Mobile phones are becoming important tools for business on the move and the threat of losing all that information just by losing your phone is a serious one.
Although all platforms offer synching options via software bundled in the box to install on your PC, information stored on the internet is a much more secure solution.
Backup software provided with most new mobile phones is secure enough, but if your PC is destroyed you can lose that information, so online backup services provide extra security for your contacts, emails, text messages, photos and documents, which can all be managed online to give you peace of mind.
Contacts, emails, documents and photos are all stored on a remote cloud server, meaning if your computer is lost, destroyed or stolen along with your mobile, your data is still available within minutes.
Here, we take a look at just three of the options currently available.
The service, which backs up 200MB of your data to Microsoft's cloud server, is still in its first beta stages and is currently being tested by a limited number of Microsoft's customers on a pre-register basis.
Microsoft was very quick to stress that it will not replace Microsoft Exchange and works in a completely different way, which is highlighted by the data you are able to backup when connected to Exchange.
For example, if you're connected, you can't back up any documents, SIM card contacts, or any information, which you have stored on your memory card. You also can't back up contacts, calendar appointments, or tasks if you have an active connection with Microsoft Exchange.
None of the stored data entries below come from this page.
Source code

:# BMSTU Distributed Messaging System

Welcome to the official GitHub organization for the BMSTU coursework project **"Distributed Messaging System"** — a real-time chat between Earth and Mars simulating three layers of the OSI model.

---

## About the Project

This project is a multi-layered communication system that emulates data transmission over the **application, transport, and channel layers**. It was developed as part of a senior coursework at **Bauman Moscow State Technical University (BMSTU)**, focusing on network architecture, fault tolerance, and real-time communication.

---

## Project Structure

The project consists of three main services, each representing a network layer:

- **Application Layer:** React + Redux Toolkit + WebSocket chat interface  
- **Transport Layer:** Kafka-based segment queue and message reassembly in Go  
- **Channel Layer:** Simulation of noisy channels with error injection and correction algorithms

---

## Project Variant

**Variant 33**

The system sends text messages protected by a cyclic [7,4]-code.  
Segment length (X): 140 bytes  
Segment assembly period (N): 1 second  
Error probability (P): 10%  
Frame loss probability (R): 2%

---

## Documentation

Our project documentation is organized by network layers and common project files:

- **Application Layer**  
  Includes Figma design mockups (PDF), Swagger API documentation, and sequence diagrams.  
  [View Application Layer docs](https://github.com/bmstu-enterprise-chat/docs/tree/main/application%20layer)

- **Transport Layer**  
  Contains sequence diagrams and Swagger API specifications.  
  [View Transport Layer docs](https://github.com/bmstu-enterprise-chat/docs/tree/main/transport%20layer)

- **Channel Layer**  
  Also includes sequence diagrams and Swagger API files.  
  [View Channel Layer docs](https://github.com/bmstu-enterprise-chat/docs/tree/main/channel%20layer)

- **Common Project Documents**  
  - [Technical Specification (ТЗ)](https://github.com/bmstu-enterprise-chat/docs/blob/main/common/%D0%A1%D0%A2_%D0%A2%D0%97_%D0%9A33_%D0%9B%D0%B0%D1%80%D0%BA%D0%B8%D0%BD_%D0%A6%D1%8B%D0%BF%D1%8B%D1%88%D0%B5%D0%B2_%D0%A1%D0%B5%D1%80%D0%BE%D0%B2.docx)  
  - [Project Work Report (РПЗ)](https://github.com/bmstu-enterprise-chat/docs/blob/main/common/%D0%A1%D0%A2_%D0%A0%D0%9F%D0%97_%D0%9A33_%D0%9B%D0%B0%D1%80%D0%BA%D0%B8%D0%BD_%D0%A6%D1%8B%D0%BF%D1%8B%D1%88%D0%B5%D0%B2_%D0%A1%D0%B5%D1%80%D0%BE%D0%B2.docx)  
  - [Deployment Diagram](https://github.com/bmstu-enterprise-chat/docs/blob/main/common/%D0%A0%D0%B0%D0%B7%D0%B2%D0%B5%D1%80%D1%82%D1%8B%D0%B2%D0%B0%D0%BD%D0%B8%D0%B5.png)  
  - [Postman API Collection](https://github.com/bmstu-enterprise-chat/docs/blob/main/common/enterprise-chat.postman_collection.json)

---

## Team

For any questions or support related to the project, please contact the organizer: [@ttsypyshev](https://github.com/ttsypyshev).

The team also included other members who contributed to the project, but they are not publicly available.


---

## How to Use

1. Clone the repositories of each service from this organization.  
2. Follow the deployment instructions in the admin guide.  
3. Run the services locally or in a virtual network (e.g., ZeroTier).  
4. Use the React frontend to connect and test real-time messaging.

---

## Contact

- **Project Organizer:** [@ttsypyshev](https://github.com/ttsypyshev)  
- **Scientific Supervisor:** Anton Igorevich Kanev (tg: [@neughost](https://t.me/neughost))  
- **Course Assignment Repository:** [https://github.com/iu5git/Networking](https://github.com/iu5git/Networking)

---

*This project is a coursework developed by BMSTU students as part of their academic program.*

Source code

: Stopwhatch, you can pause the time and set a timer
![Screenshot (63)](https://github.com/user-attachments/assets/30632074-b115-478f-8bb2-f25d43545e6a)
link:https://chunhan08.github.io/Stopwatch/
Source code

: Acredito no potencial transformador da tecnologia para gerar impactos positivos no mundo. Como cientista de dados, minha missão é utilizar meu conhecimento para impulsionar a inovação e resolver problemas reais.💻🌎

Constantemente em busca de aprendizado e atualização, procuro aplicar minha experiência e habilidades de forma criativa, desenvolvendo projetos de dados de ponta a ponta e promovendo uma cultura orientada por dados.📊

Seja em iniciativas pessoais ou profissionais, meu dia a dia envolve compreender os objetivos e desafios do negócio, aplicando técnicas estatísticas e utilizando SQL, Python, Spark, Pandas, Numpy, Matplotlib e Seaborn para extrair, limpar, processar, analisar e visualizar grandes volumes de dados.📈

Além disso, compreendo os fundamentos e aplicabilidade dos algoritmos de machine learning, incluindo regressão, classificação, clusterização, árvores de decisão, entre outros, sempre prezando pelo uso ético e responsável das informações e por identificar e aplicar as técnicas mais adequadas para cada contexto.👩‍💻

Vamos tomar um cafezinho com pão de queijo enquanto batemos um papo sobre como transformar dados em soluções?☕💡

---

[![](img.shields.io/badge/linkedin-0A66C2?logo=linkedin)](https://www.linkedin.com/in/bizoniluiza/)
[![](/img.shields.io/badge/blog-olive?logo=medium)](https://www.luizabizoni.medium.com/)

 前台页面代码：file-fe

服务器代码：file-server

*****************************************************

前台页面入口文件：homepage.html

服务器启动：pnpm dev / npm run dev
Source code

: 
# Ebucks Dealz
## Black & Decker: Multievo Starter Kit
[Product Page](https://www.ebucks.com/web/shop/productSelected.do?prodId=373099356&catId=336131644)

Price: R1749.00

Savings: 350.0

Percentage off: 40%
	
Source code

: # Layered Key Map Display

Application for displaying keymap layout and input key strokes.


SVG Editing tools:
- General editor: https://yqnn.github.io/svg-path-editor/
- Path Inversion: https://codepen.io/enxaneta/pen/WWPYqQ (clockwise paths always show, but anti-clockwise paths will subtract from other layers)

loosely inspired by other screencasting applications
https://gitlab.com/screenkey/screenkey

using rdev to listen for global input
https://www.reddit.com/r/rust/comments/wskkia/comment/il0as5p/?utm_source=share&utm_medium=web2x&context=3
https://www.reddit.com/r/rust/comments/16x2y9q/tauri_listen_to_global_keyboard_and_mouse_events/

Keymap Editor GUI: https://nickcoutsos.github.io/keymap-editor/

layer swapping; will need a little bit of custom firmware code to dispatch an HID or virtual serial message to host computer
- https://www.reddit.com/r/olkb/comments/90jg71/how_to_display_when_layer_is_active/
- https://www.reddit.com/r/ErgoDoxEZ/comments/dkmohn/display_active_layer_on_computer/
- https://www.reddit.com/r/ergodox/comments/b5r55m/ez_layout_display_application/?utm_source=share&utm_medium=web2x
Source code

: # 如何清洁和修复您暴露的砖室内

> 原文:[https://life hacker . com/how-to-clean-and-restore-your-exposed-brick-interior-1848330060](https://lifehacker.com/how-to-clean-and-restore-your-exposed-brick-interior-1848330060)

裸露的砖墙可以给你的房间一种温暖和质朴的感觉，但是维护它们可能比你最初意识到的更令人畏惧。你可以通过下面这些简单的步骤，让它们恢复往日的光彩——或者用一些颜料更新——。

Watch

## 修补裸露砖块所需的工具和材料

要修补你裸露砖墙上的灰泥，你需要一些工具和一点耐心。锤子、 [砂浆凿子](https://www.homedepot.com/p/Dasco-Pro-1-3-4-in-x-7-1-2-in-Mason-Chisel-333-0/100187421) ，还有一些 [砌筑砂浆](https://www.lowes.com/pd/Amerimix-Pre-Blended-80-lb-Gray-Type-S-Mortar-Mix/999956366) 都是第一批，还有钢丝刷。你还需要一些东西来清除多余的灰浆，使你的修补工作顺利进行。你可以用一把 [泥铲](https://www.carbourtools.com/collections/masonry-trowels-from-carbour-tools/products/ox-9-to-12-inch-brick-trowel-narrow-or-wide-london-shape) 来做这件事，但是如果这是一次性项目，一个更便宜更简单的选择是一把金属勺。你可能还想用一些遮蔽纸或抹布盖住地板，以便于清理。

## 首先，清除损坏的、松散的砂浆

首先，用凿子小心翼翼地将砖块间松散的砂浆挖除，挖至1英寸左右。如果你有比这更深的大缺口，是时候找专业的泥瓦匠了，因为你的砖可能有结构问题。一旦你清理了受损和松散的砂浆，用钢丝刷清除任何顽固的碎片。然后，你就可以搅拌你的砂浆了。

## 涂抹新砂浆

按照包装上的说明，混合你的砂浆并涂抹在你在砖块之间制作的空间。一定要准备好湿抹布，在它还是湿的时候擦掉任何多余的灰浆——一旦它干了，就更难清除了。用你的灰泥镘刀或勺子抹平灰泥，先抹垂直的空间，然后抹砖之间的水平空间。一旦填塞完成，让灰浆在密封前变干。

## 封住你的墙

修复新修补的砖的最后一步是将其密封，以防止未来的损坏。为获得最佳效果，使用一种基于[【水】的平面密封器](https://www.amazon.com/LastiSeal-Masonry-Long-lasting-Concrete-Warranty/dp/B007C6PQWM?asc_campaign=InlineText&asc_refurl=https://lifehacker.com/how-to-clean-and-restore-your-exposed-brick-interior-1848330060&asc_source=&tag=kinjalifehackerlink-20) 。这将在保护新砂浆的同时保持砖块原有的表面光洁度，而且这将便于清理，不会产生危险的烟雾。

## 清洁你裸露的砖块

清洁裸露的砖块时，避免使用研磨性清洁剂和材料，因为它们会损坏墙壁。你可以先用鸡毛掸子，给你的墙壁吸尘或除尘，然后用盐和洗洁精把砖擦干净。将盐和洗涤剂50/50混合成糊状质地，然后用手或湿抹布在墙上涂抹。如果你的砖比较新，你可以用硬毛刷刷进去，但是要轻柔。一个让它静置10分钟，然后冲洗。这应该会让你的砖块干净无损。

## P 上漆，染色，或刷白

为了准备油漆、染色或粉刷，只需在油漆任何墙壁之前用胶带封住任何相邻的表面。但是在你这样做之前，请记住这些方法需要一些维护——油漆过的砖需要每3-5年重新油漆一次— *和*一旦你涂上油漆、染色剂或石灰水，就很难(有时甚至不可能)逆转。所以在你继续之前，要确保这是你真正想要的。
The service is also only available for those using Windows Mobile 6 or higher, which is great for newer Windows Mobile users, but not those who purchased their handset a year ago.
But if you're not actively connected, contacts stored on your mobile phone, appointments, Windows Live contacts and photos can all be backed up onto a server run by Microsoft, which you can access by signing into your personal account at myphone.microsoft.com, so not all is bad with Windows' service.
You will need to download and install software for your phone too, but this is no big hassle if you already use third party apps on your mobile. After you've installed the software, you simply decide how much or little data you want backed up to the cloud storage. For the current beta, contacts, calendar, tasks, text messages, photos, videos, music and documents can all be backed up, providing they're saved onto your phone, not onto your memory card.
You can then simply decide when you want to sync your phone something which can be done automatically or manually and your data will be available on Microsoft's cloud storage space almost instantly.
Anywr is an online storage service for any application or device that can by synched via SyncML, including web-based email, POP/IMAP email and your mobile phone contacts.